Let me create a thought experiment for you.
Imagine you are the last person left in the universe. Over the last 1000 years, the apparently omnibenevolent God of classical theism has tortured all of humanity terribly. Not only this, but you have seen your entire family tortured in front of your eyes for the last 50 years. It is been a horrendously, agonisingly terrible experience for all sentience creatures in the universe as they have been subjected to terrible torture.
The atheist suggests that this is prima facie evidence that God is not omnibenevolent, even though in this thought experiment it pretty much looks like God exists.
However, for the theist, they can still offer the ultimate possibiliter ergo probabiliter argument from skeptical theism. The simple fact of the matter is that theists can always claim that there could be a reason why God is doing what he is doing; there might be a greater good that comes from this pain and suffering. Just as we say that the pain of an injection into a child’s arm is a short-term unit of suffering compared to the long-term good of being inoculated from a terrible disease, the theist is able to use such consequentialist ethics to justify the terrible pain and suffering on show in this thought experiment reality.

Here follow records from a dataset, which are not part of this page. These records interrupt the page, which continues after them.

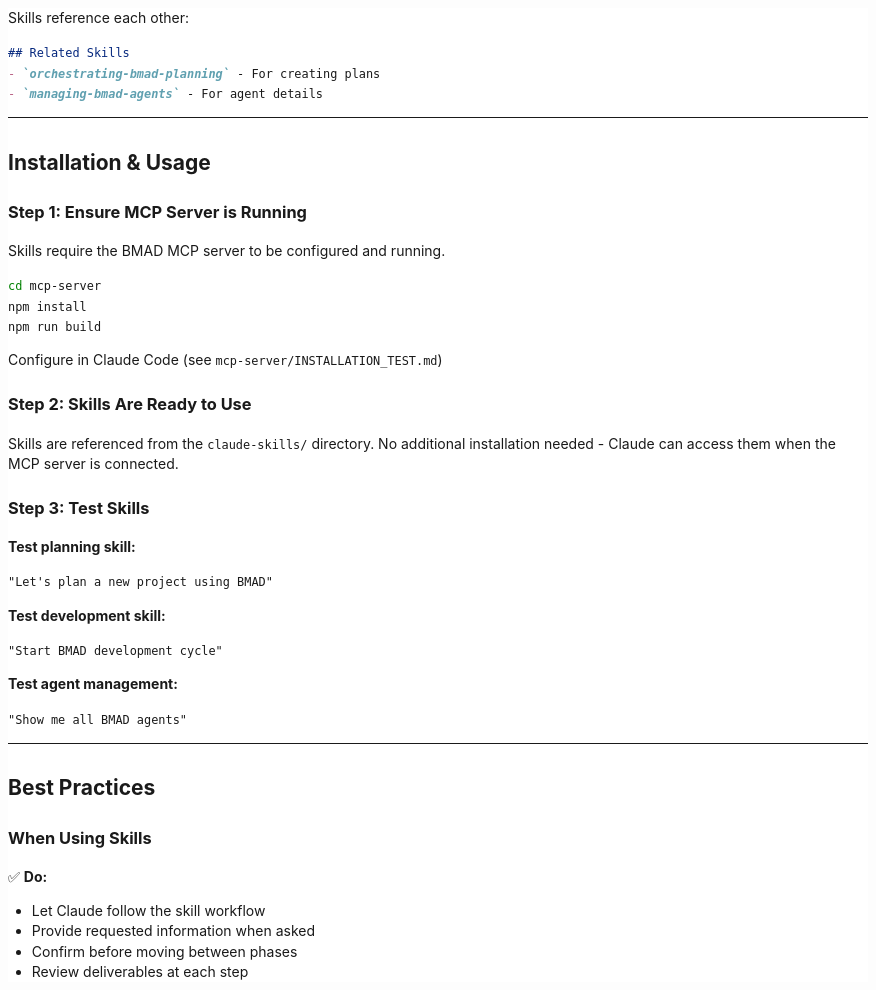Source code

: Skills reference each other:

```markdown
## Related Skills
- `orchestrating-bmad-planning` - For creating plans
- `managing-bmad-agents` - For agent details
```

---

## Installation & Usage

### Step 1: Ensure MCP Server is Running

Skills require the BMAD MCP server to be configured and running.

```bash
cd mcp-server
npm install
npm run build
```

Configure in Claude Code (see `mcp-server/INSTALLATION_TEST.md`)

### Step 2: Skills Are Ready to Use

Skills are referenced from the `claude-skills/` directory. No additional installation needed - Claude can access them when the MCP server is connected.

### Step 3: Test Skills

**Test planning skill:**
```
"Let's plan a new project using BMAD"
```

**Test development skill:**
```
"Start BMAD development cycle"
```

**Test agent management:**
```
"Show me all BMAD agents"
```

---

## Best Practices

### When Using Skills

✅ **Do:**
- Let Claude follow the skill workflow
- Provide requested information when asked
- Confirm before moving between phases
- Review deliverables at each step
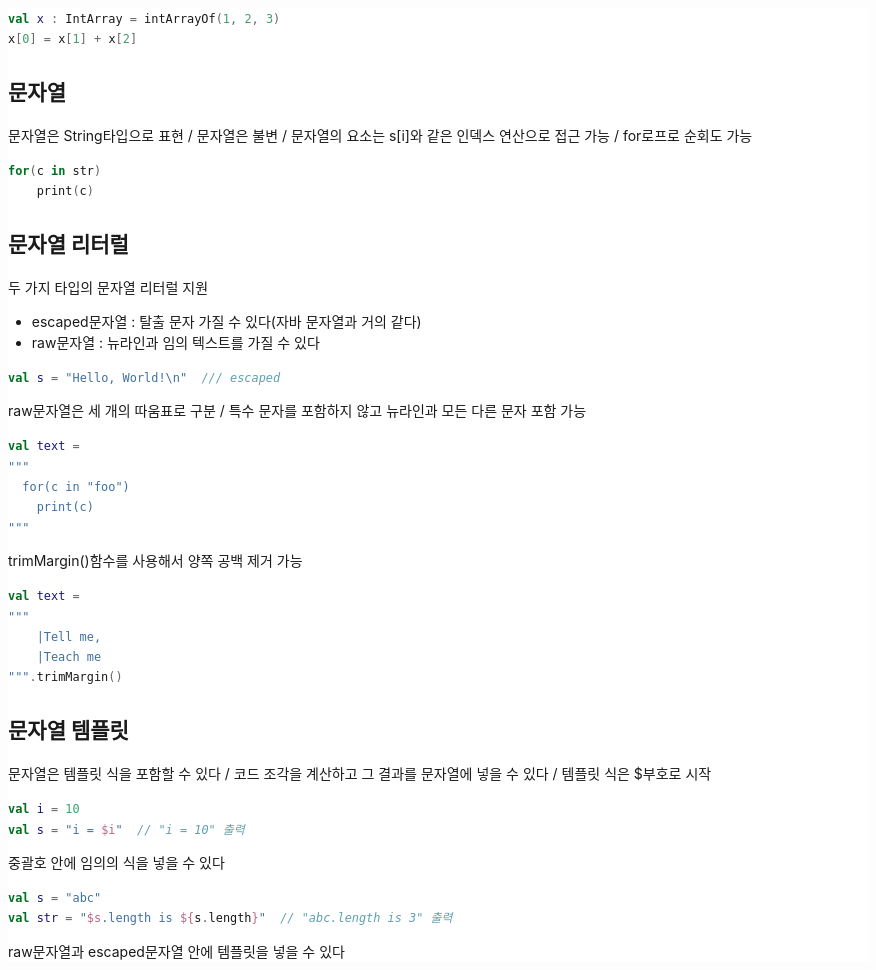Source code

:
 ```kotlin
val x : IntArray = intArrayOf(1, 2, 3)
x[0] = x[1] + x[2]
```

## 문자열
문자열은 String타입으로 표현 / 문자열은 불변 / 문자열의 요소는 s[i]와 같은 인덱스 연산으로 접근 가능 / for로프로 순회도 가능

```kotlin
for(c in str)
    print(c)
```

## 문자열 리터럴
두 가지 타입의 문자열 리터럴 지원   
- escaped문자열 : 탈출 문자 가질 수 있다(자바 문자열과 거의 같다)   
- raw문자열 : 뉴라인과 임의 텍스트를 가질 수 있다
  
```kotlin
val s = "Hello, World!\n"  /// escaped
```

raw문자열은 세 개의 따움표로 구분 / 특수 문자를 포함하지 않고 뉴라인과 모든 다른 문자 포함 가능

```kotlin
val text =
"""
  for(c in "foo")
    print(c)
"""
```

trimMargin()함수를 사용해서 양쪽 공백 제거 가능

```kotlin
val text = 
"""
    |Tell me,
    |Teach me
""".trimMargin()
```

## 문자열 템플릿
문자열은 템플릿 식을 포함할 수 있다 / 코드 조각을 계산하고 그 결과를 문자열에 넣을 수 있다 / 템플릿 식은 $부호로 시작

```kotlin
val i = 10
val s = "i = $i"  // "i = 10" 출력
```

중괄호 안에 임의의 식을 넣을 수 있다

```kotlin
val s = "abc"
val str = "$s.length is ${s.length}"  // "abc.length is 3" 출력
```

raw문자열과 escaped문자열 안에 템플릿을 넣을 수 있다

This is the logical problem of evil whereby one can present a thought experiment that entails almost infinite pain and suffering and this is still not enough to logically invalidate the classical conception of God.
And this is precisely why the evidential problem of evil, which relies on probability, ends up being more robust.
The corollary of this sort of argument is that, as Stephen Law pointed out, this is exactly the evidence you would have if God was perfectly evil. Indeed, any amount of good can be argued to be the necessary amount of good for some greater evil to come about. The evil God argument is a great defeat for such theodicies.
I’m not sure that any logical arguments can particularly find their conclusions in an all-good god any more than they can for an all-evil god. Either way, it all looks rather like ad hoc rationalisation.